## TEXT ZUR ANALYSE
──────

Damit kommt eine Ausschlussklage nicht in Betracht. Denn nur bei der OHG (und
damit bei den übrigen Personenhandelsgesellschaften) ist eine Ausschlussklage
in § 140 HGB vorgesehen. Bei der Gesellschaft bürgerlichen Rechts gibt es
eine vergleichbare Vorschrift nicht. Dort erfolgt der Ausschluss nach
§ 737 BGB durch Beschluss der übrigen Gesellschafter und dessen Mitteilung
an den Ausgeschlossenen (vgl. Lorz, in: Ebenroth / Boujong, HGB, 4. Aufl.,
§ 140 Rz. 3). Die Berufung des Beklagten gegen das ihn ausschließende
Urteil musste daher Erfolg haben.
C.
Die
Kostenentscheidung folgt aus §§ 92, 269 Abs. 3 ZPO. Hinsichtlich der
Berufung obsiegt der Beklagte in vollem Umfang. Beim Maß des Obsiegens in der
ersten Instanz waren die Teilklagerücknahme und die rechtskräftige Abweisung
der Widerklage zu berücksichtigen.

──────

## ARBEITSAUFTRAG A
Nennen Sie alle Gesetzesvorschriften, die im Urteilstext zum Gesellschafterausschluss angeführt werden. Geben Sie jede Vorschrift einmal mit Paragraph und Gesetz an.
## ARBEITSAUFTRAG B
Führen Sie den Urteilstext zum Gesellschafterausschluss im Anschluss an seinen letzten Satz weiter.

## BEREITGESTELLTE DATEN
──────

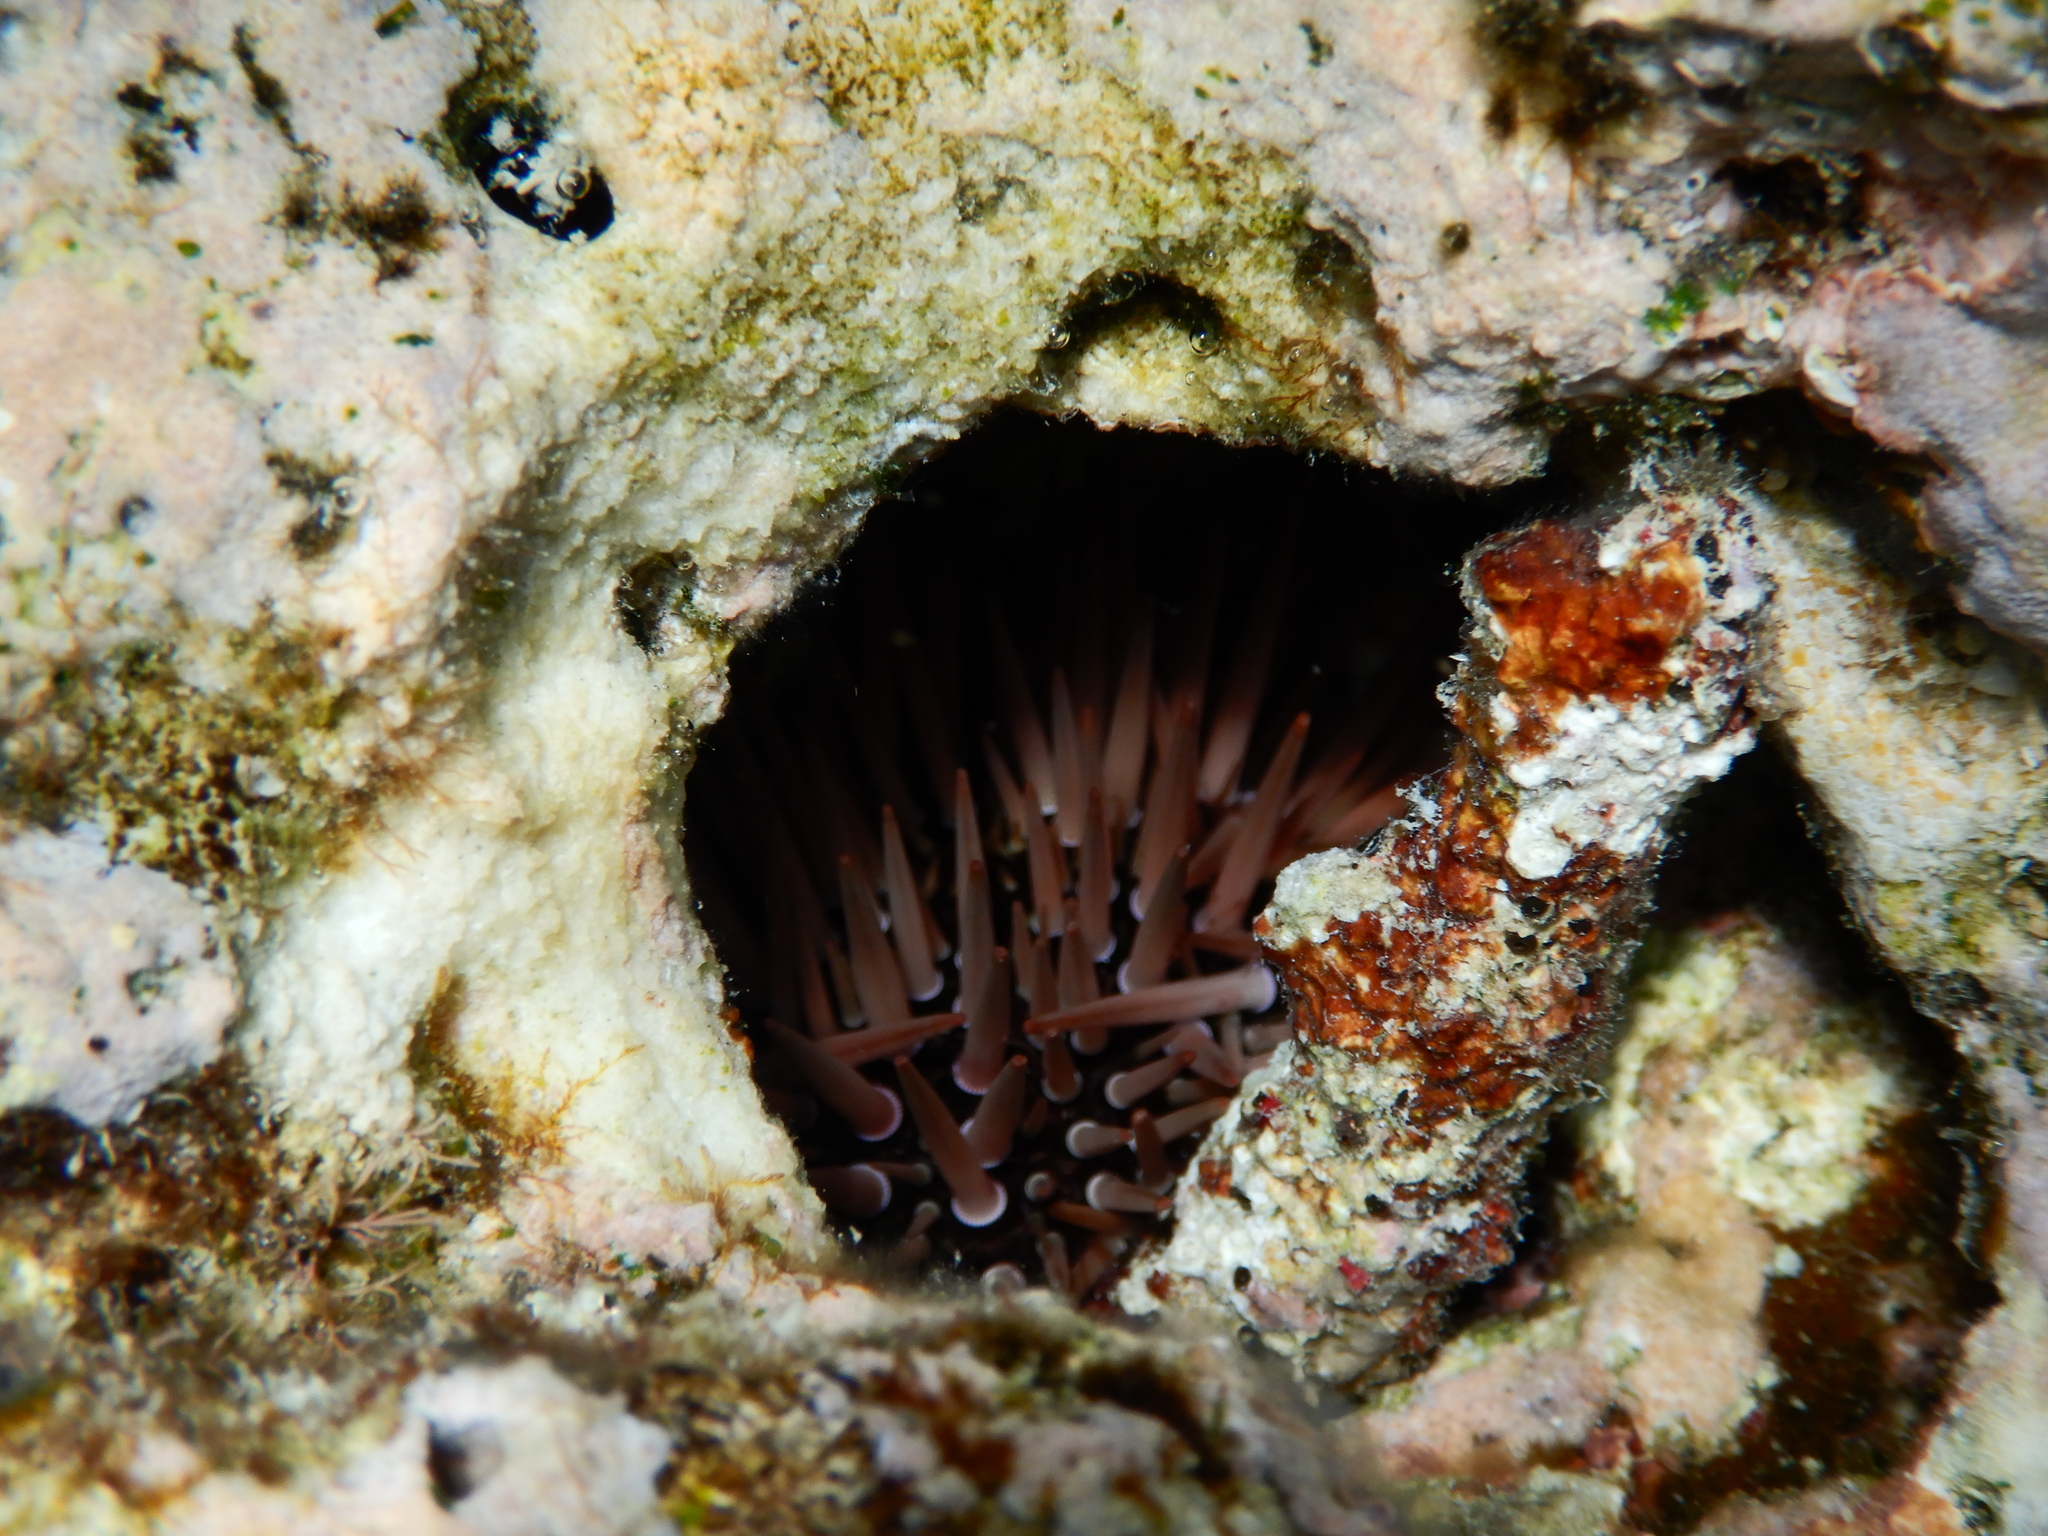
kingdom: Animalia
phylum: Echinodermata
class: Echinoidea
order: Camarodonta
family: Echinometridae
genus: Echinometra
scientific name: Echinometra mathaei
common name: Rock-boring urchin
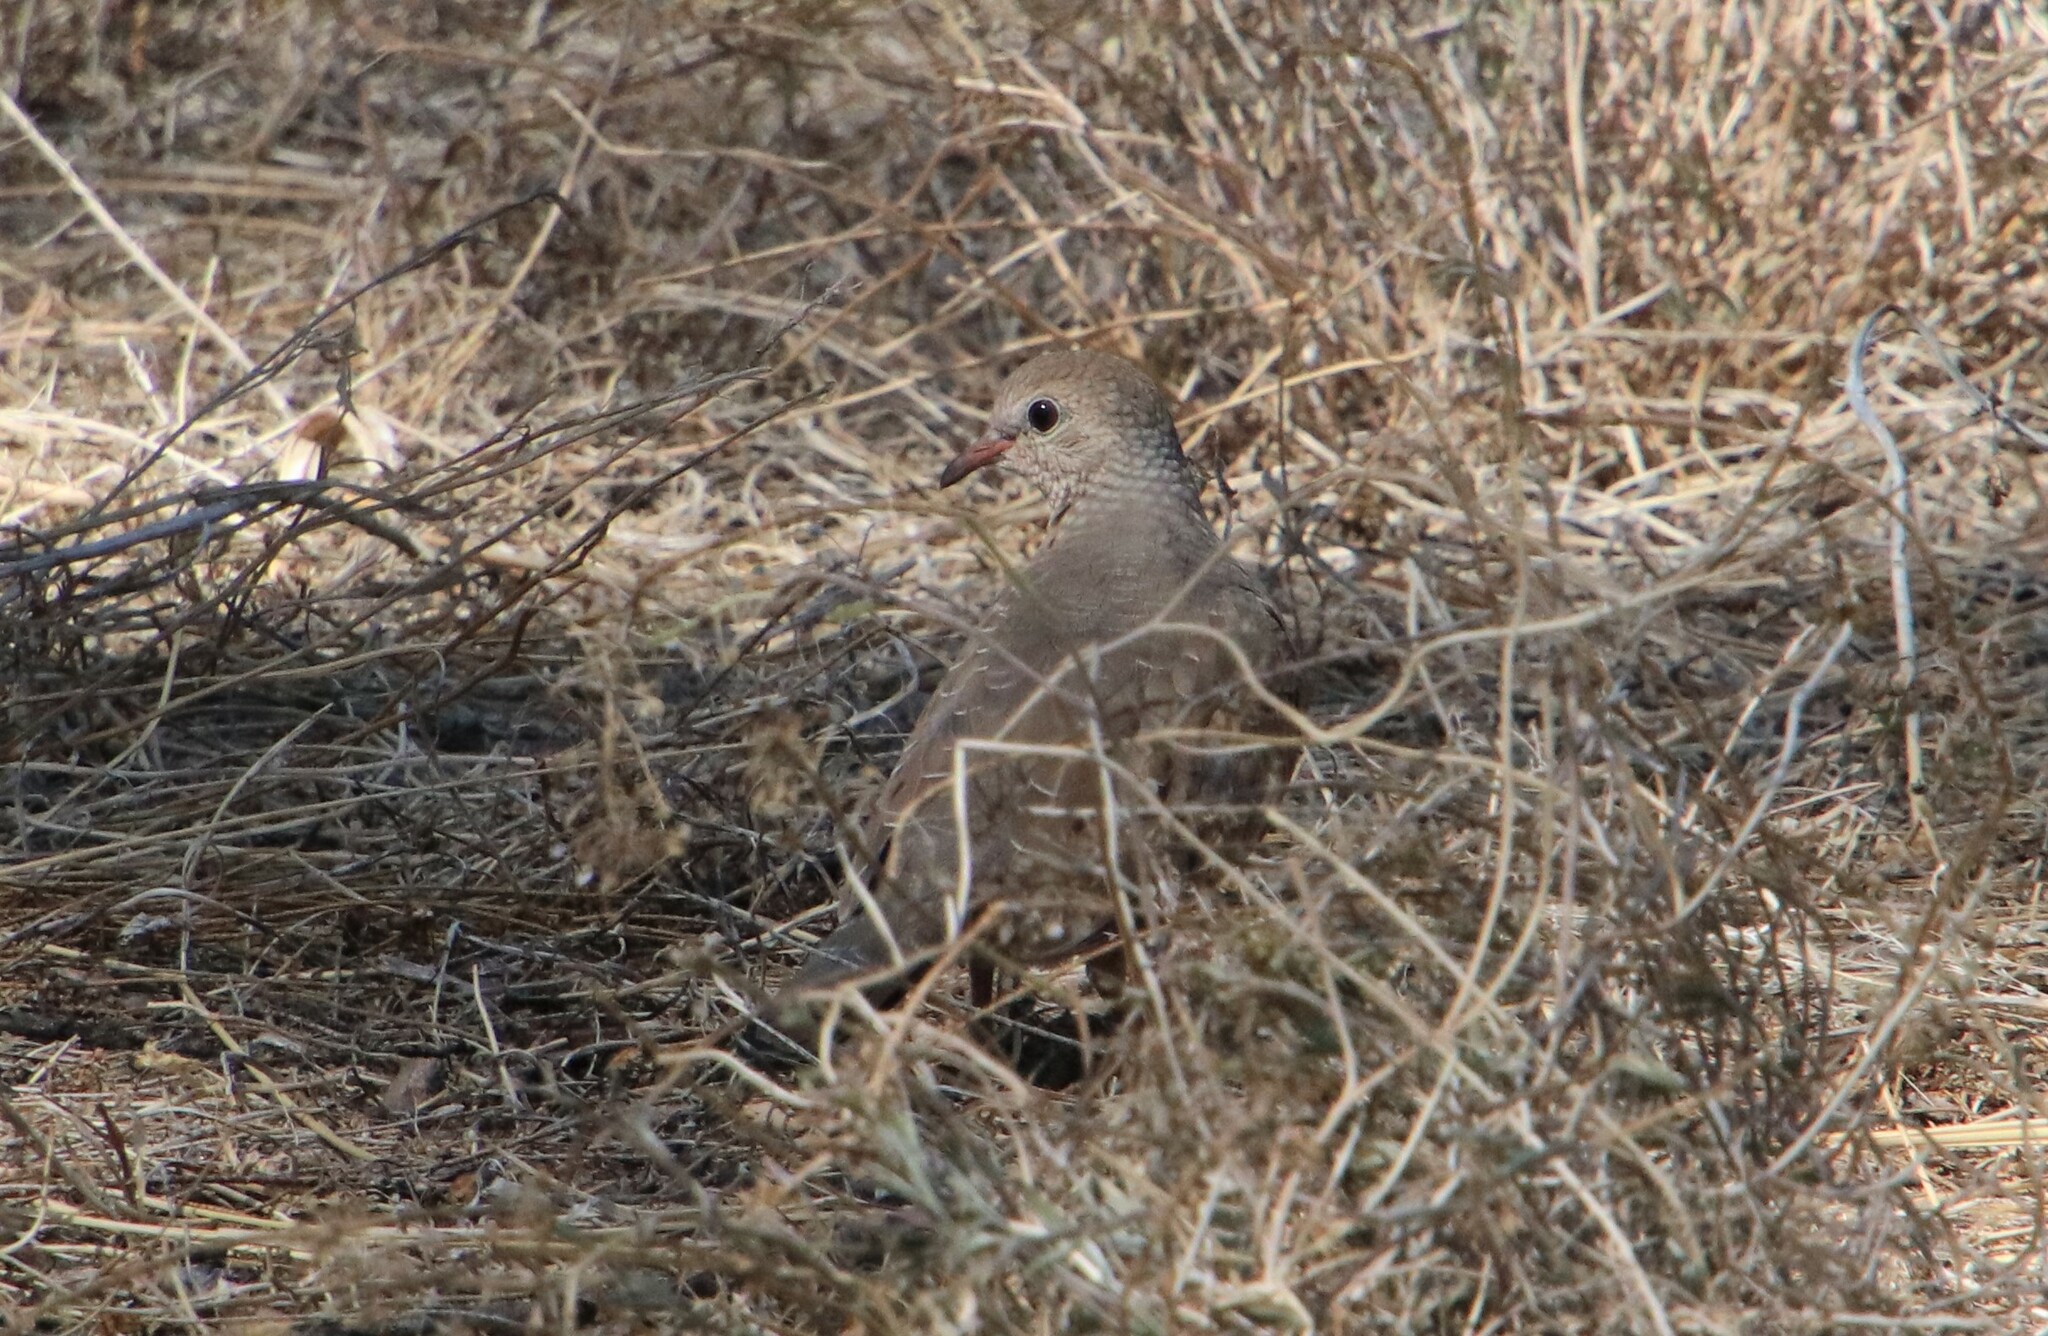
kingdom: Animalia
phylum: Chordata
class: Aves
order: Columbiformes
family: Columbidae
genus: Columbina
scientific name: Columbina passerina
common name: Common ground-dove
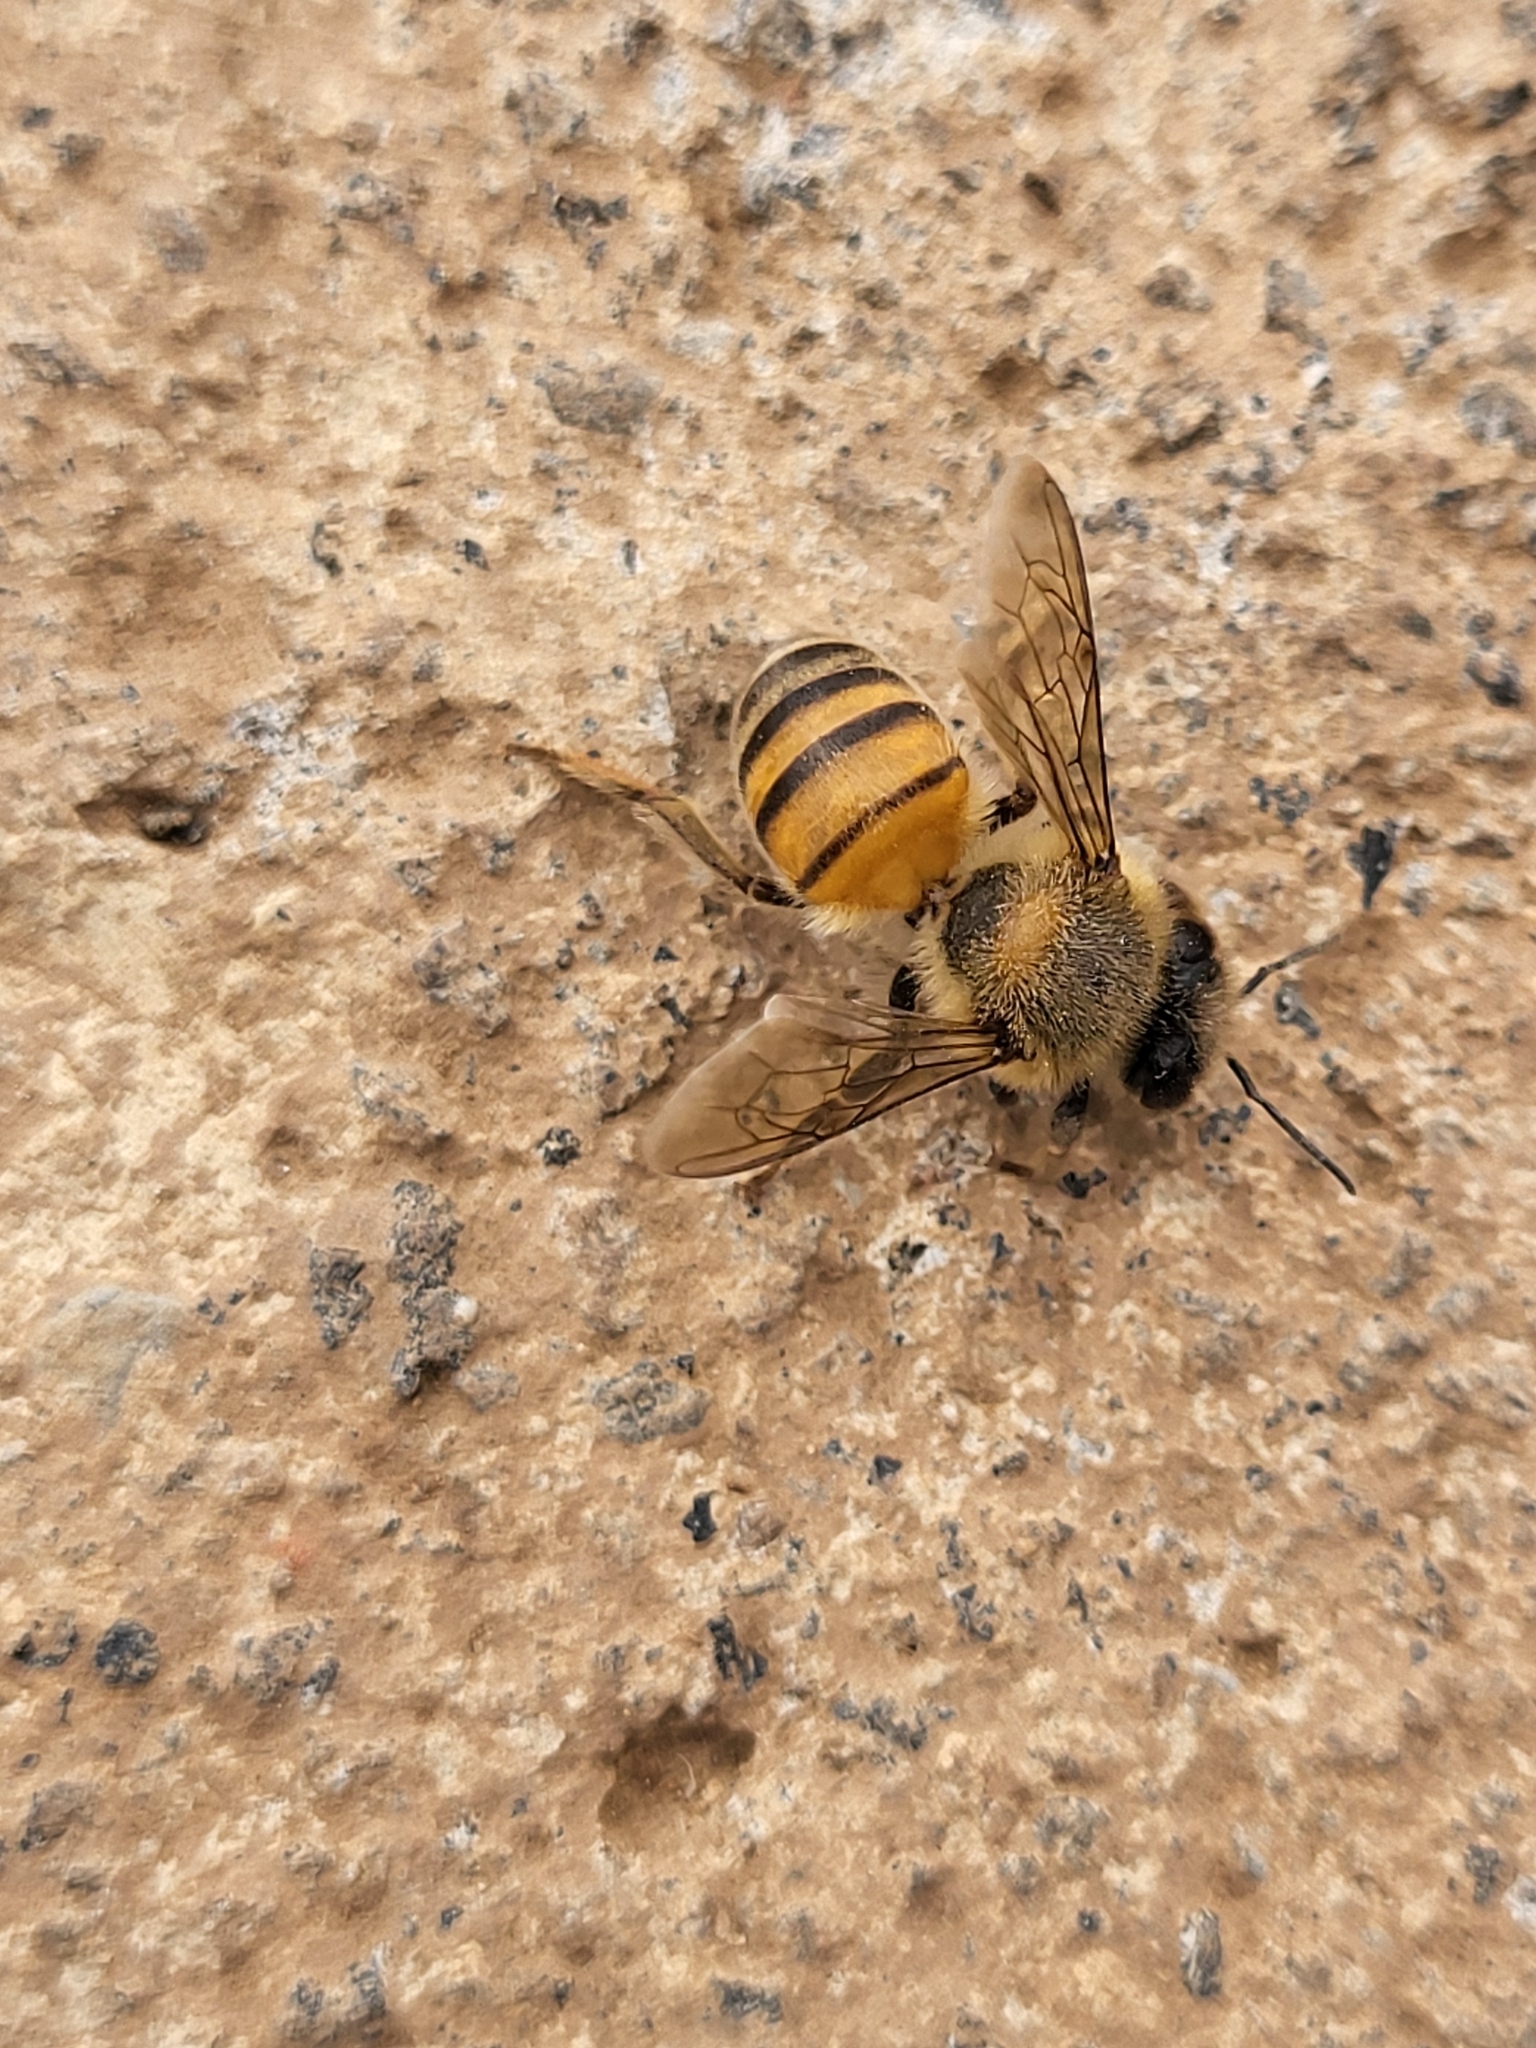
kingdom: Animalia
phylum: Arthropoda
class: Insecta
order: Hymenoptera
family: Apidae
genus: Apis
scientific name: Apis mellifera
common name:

──────

## ENDGÜLTIGE ANTWORT A
- § 140 HGB
- § 737 BGB
- § 92 ZPO
- § 269 Abs. 3 ZPO

## ENDGÜLTIGE ANTWORT B
Die
Entscheidung über die vorläufige Vollstreckbarkeit ergibt sich aus §§ 708
Nr. 10, 711 ZPO.
Die Revision
war nicht zuzulassen, da Zulassungsgründe (§ 543 Abs. 2 ZPO) nicht
vorliegen. Weder hat die Rechtssache grundsätzliche Bedeutung noch erfordern
die Fortbildung des Rechts oder die Sicherung einer einheitlichen
Rechtsprechung eine Entscheidung des Revisionsgerichts. Zu würdigen waren
vielmehr die Umstände des Einzelfalles.